Requirement
Please state how many lines in the records below contain the word "thumb", giving only the number.

Given records
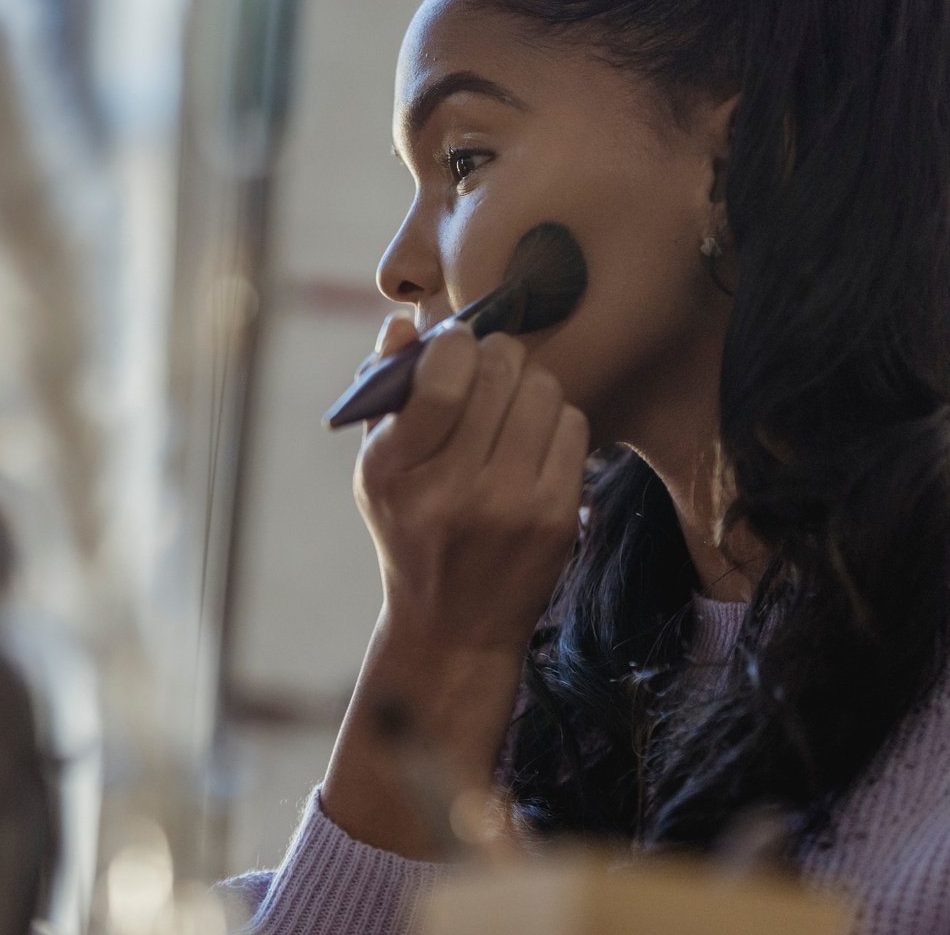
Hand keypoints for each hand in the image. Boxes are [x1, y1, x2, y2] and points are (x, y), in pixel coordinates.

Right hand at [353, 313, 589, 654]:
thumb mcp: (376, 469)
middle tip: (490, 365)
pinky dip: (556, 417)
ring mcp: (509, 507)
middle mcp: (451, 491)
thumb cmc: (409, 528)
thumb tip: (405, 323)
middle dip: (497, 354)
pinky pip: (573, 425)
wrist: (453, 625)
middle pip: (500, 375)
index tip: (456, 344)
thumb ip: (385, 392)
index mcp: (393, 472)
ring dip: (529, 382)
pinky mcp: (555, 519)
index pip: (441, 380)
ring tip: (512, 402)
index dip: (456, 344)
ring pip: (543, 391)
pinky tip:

Output below
4